Dans un laboratoire à CentraleSupélec, le GeePs, une thèse est en cours sur l’optimisation des chaînes de traction électrique. Le doctorant s’appelle Francis Roy, chef de projet chaînes de traction véhicules électriques chez PSA devenu Stellantis. À son actif, il a notamment piloté les projets GENEPAC et FiSyPAC de véhicule à pile à combustible. Sa thèse s’inscrit dans un dispositif original mis en place par Sylvain Allano, alors directeur scientifique et technologies futures du groupe automobile : donner l’opportunité à des cadres en responsabilité d’obtenir un « doctorat exécutif ». Sylvain Allano est un normalien qui a dirigé le SATIE de 2001 à 2006… C’est lui qui oriente Francis Roy vers le GeePs dirigé par Claude Marchand. Francis Roy y dispose d’un bureau depuis 2012. Sa thèse lui ouvre des horizons.
« J’ai exprimé à Claude Marchand mon envie d’aller plus loin et de créer un Open Lab avec le GeepS. Il était partant mais il fallait encore l’aval de Sylvain Allano. Sylvain a donné son accord à condition d’associer le SATIE », se souvient Francis Roy, directeur de l’Open Lab et responsable à ce titre de la coordination scientifique des partenariats de recherche de Stellantis dans le domaine du Génie électrique appliqué à la mobilité.

Le meilleur de deux mondes

La première réunion sur le projet d’Open Lab remonte à novembre 2015. Autour de la table sont réunis Bertrand Revol et Denis Labrousse pour le SATIE, Éric Labouré et Claude Marchand pour le GeePs et Francis Roy.

« Il fallait justifier de sujets de recherche en rupture pour lesquels l’Open Lab serait un accélérateur. Le SATIE travaillait sur comment intégrer les fonctions de l’onduleur et du chargeur dans une batterie avec un normalien stagiaire en M2 Physique et ingénierie de l’énergie, Adrien Dittrick. J’ai vu le potentiel industriel de tels travaux », précise Francis Roy.
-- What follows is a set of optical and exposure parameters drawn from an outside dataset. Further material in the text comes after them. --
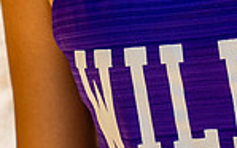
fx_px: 1349
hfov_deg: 10.0
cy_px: -205
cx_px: 194
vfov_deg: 6.0
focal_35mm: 209
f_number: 4
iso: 100
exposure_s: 1/250
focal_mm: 68
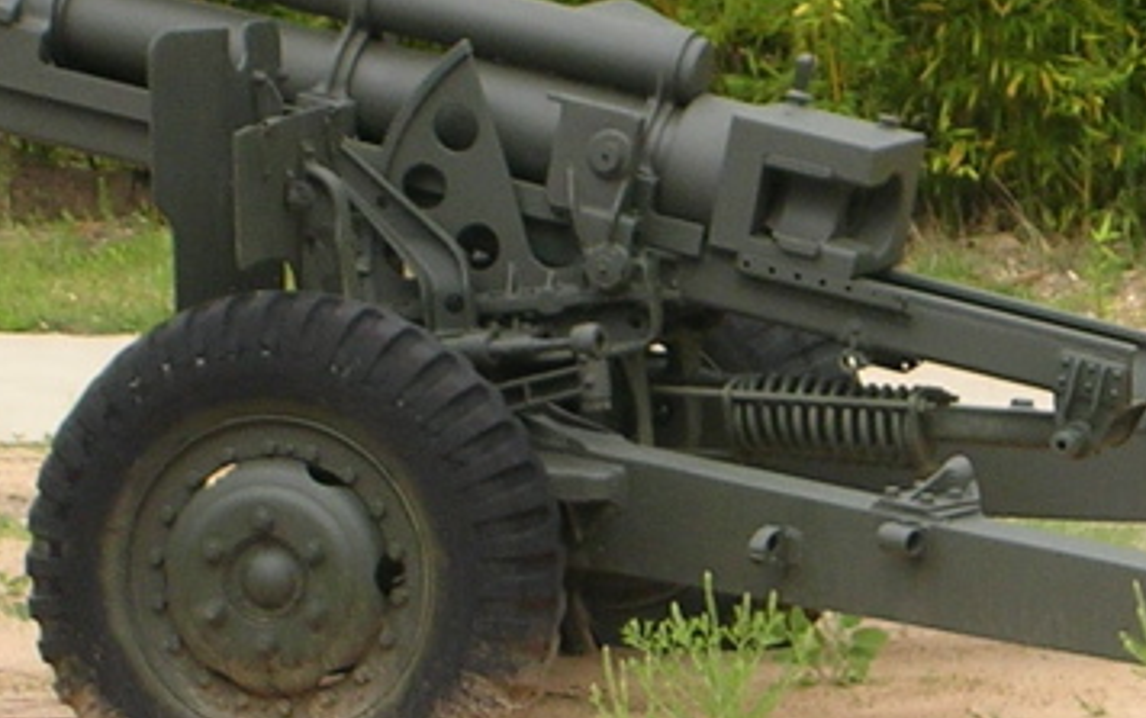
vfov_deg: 3.6
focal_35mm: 365
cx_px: 921
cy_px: 505
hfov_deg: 5.7
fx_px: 11407
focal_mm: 17.4
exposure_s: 1/120
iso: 50
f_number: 4.9
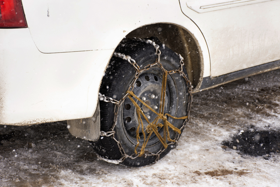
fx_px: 770
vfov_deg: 13.8
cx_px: 140
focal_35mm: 99
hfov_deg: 20.6
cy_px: 94
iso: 200
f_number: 7.1
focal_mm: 66
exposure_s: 1/500
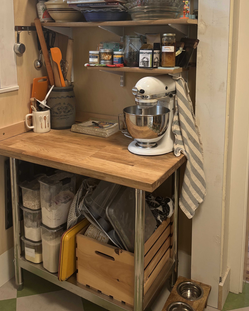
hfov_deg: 40.0
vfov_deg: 47.6
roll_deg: +0.6
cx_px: 106
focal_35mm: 37
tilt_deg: -8.3
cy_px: 85
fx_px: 341
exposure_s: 1/60
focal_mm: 5.96
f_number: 1.6
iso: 125
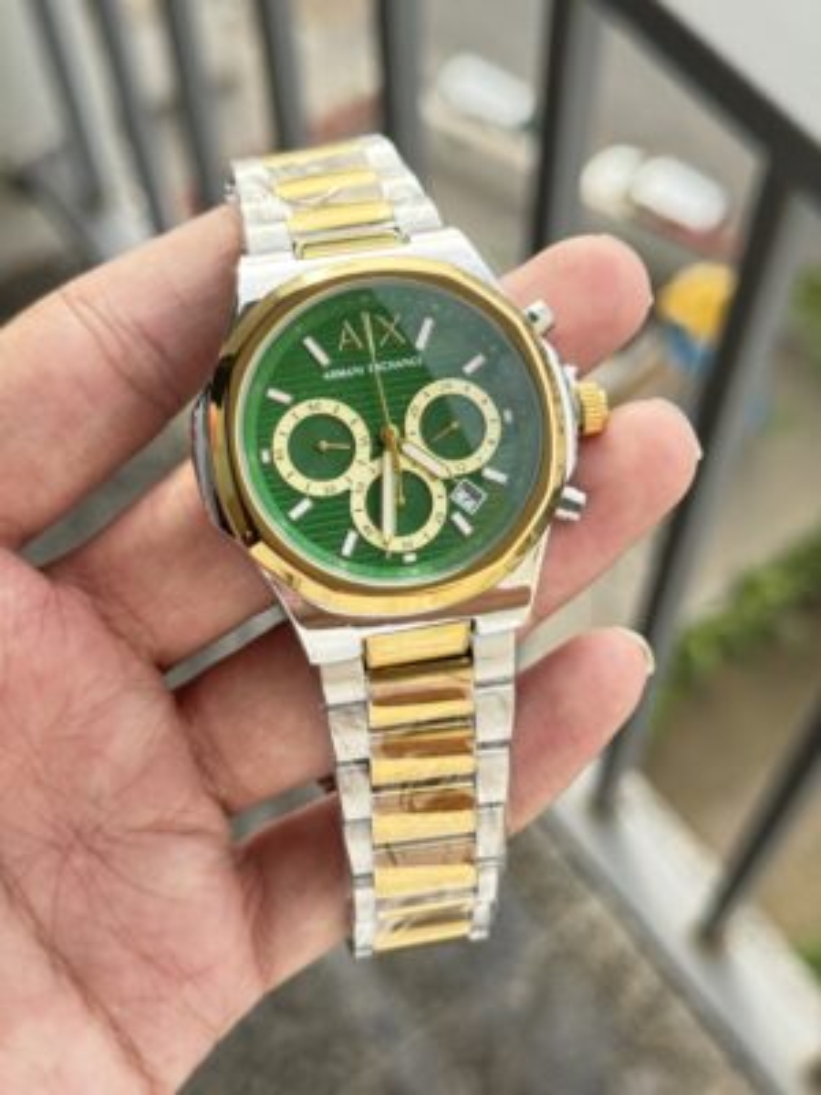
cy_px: 548
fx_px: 1518
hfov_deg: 30.3
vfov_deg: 39.7
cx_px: 410
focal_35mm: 48
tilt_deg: -62.2
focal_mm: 6.76
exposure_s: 1/645
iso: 64
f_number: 1.78
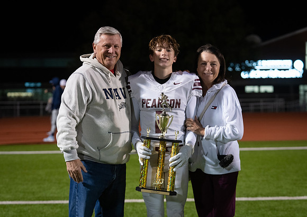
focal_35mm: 94
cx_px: 168
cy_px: 106
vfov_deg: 15.2
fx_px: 814
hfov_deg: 21.4
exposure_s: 1/320
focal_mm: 82
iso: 4000
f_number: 3.5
Tout s’enchaîne alors très vite. L’Open Lab est créé en 2016. Deux brevets associant PSA, le CNRS et l’ENS sont déposés en février et novembre 2017 sur les idées centrales du projet IBIS. Adrien Dittrick intègre la structure pour réaliser une thèse en bénéficiant pour ses calculs de données réelles issues de l’industrie automobile. La finalité industrielle est clairement au service d'une nécessaire transition des transports et de l'énergie. Un dossier de maturité est co-construit et déposé pour obtenir un financement de l’ADEME dans le cadre du programme d’investissement France 2030. En 2019, le projet IBIS est officiellement lancé avec un budget de 9,7 millions d’euros financé à hauteur de 5,4 millions d’euros par l’État.

La suite est connue. « Des chercheurs ont apporté des connaissances dans un Open Lab porté par un industriel sans lequel le projet IBIS n’aurait pu émerger. D’un projet de recherche de niveau 1-2sur l’échelle TLR (Technology readiness level), on est passé à un niveau 4, bientôt 5 en faisant de la belle science. IBIS a permis de financer plusieurs thèses et de nouveaux équipements », observe François Costa, membre du comité de pilotage de l’Open Lab. La complémentarité des compétences entre industriels et laboratoires de recherche est au cœur de la réussite de ce projet.

« Sur ce type de projet en rupture, il est simple de motiver les équipes. Elles sont une force de frappe extraordinaire. Tout le monde a envie de réussir. La communication mise en place, l’expérience acquise sur la pile à combustible, le recours à la méthode de créativité TRIZ déjà éprouvée favorisent l’émulation. Il y a une montée progressive en compétences. Chacun dans son domaine forme les autres pour tendre vers l'excellence et nous rapprocher de l’industrialisation », analyse Francis Roy.

IBIS continue. Quant à l’Open Lab, l’accord entre Stellantis et les trois laboratoires (GeePs, SATIE et L2S) a déjà été renouvelé en 2020 pour quatre ans.